– Кирилл Петрович, одну минутку. Так, я смотрю! Агапова, Мучкина, Антонова, Иволгина, объяснитесь.
– Что-о-о?!
– Что за распущенные волосы?! Что за вульгарность?! Сколько раз вам повторять, что у нас в гимназии не принято так ходить…
Маргарита Генриховна перешла на язык дельфинов, и многие невольно закрыли уши.
Озеров с сожалением наблюдал за происходящим, осознавая, что внимание снова будет утеряно, настроение класса изменится безвозвратно и семена, которые он готовил, рассеяны по ветру.
После семи минут, отнятых от урока, и продолжительных оправданий школьниц, которые чувствовали себя размазанными по стенке, Маргарита Генриховна изменила бордовый цвет лица на розовый и вышла вон.
– Одну минуту! – Озеров вслед за ней покинул класс. – Маргарита Генриховна!
– Да?
– Вы забрали у меня ценное время от урока. То, что вы решили им сказать, действительно нужно было говорить сейчас?
– Кирилл Петрович, прости. Ну как им ещё объяснить. Я уже сто раз их сегодня ловила! Шла по коридору и решила проверить. А ты следи, чтобы они не позволяли себе ходить лахудрами!
– Не думаю, что у меня получится. Они носят форму – и хотя бы в выборе собственной причёски могут иметь свободу. Они не заключённые.
– Свободу? – рассеянно пробормотала Маргарита Генриховна. – Неужели только мне одной надо, чтобы дети выглядели как подобает?
Озеров не удержался и молча кивнул. Она крепче обхватила папки с документами и, резко развернувшись, быстро пошла по коридору. Потом встала как вкопанная и, обернувшись, сказала таким голосом, чтобы Кирилл понял, что она не обиделась:
– Забыла вам напомнить, чтобы вы подготовили выступление с вашим классом к Новому году.
– Каким образом? Я в жизни не делал ничего подобного.

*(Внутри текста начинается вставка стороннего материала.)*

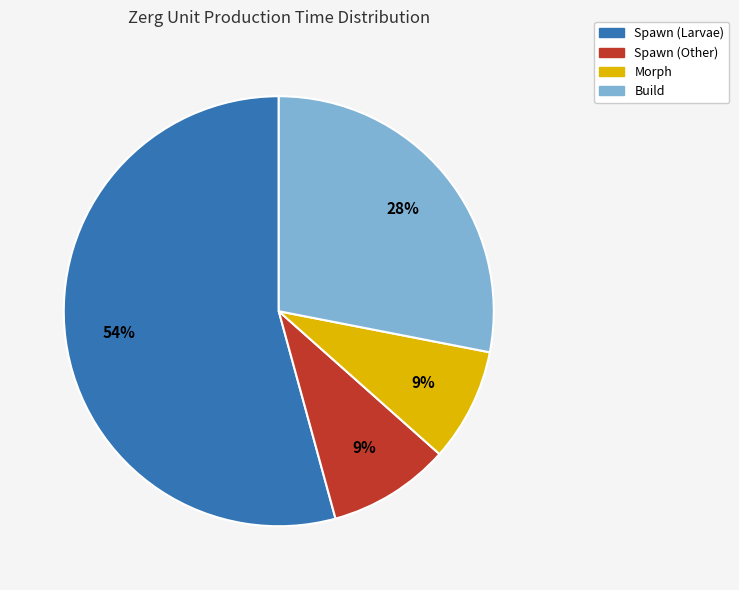

How many segments does this pie chart have?

4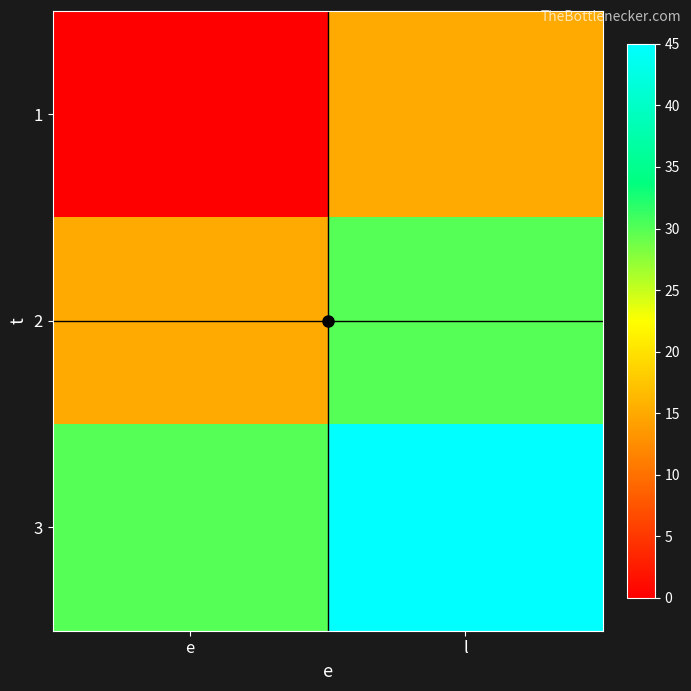

What is the greatest value displayed?

45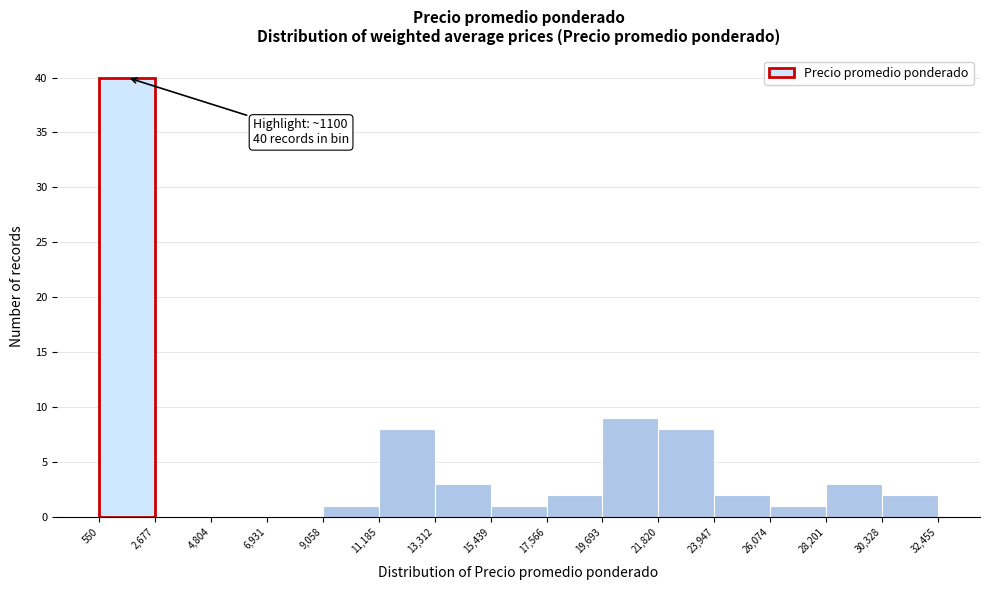

Which range on the x-axis has the tallest bar?

550 to 2,677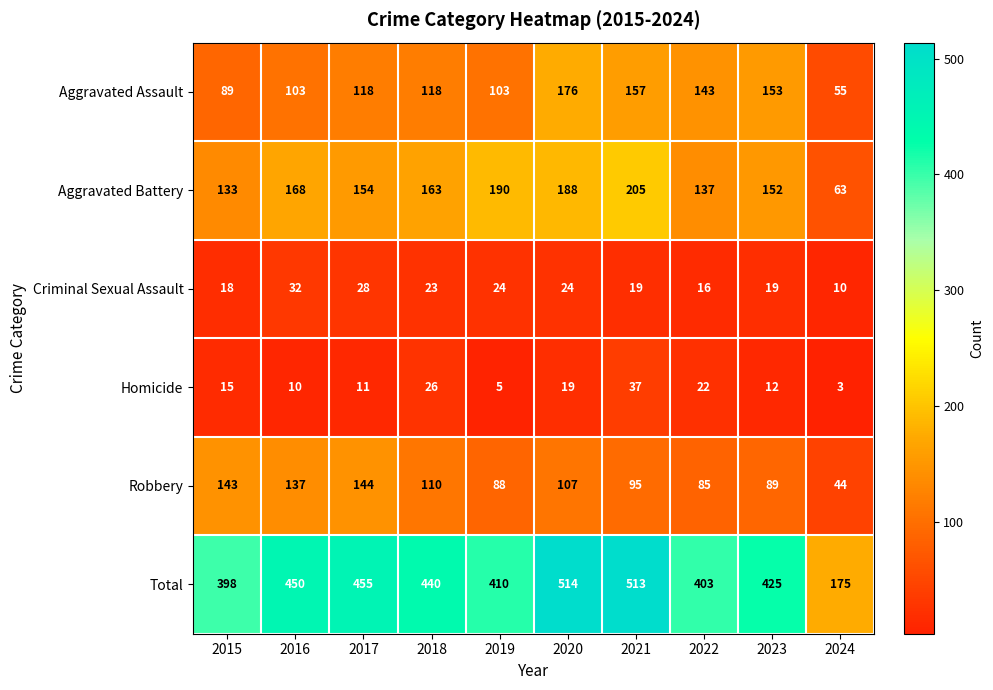

Is it true that Robbery equals 137 at 2016?

True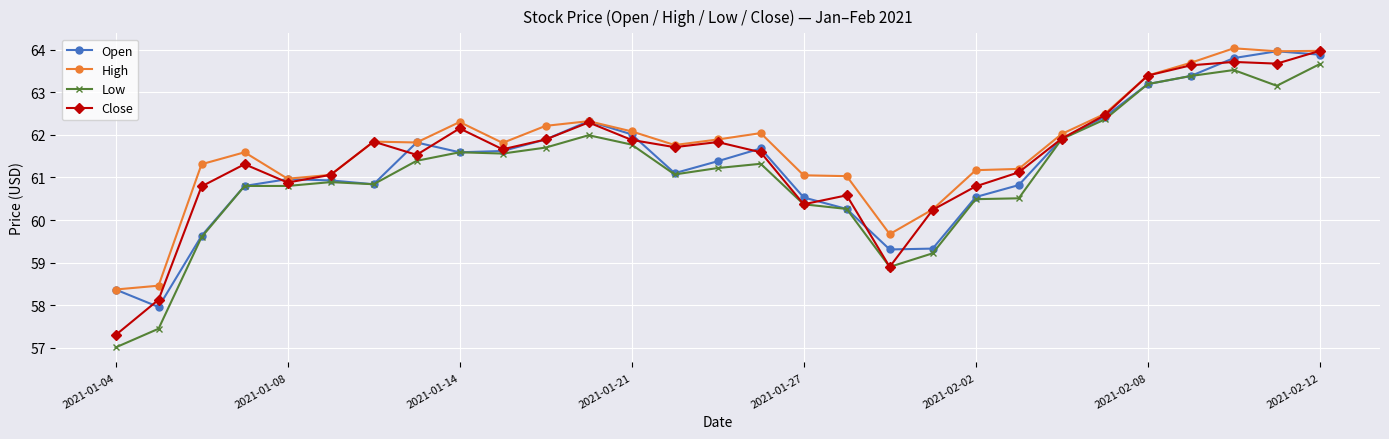

True or false: High has more than 2 interior local peaks.

True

– На вашем месте я бы в этом не признавалась. Это камень в огород вашей карьеры преподавателя. Вы рассчитывали, что все остальные классные руководители имеют законченное режиссёрское образование? Не будьте таким скованным. Запустите машину самодеятельности.
– Скованным? – прошептал про себя Озеров. – Машину самодеятельности? Какую ещё машину?!
Ошарашенный, он вернулся в класс. Там его ждал настоящий траур.
Анна Иволгина, отличница, всегда с живым интересом слушавшая его, теперь рыдала. Её утешали другие ученицы, в основном те, которым больше досталось. Анна сдерживала себя, но от этого ей становилось только хуже. Увидев, как вошёл Кирилл Петрович, она оторвала от раскрасневшегося лица руки и подняла голову – слёзы тут же высохли на пылающем лице.
– Почему с нами так говорят?! – воскликнула она с такой болью, что Озеров воспринял её обиду как свою собственную. – Мы больше не можем носить эти пучки на головах!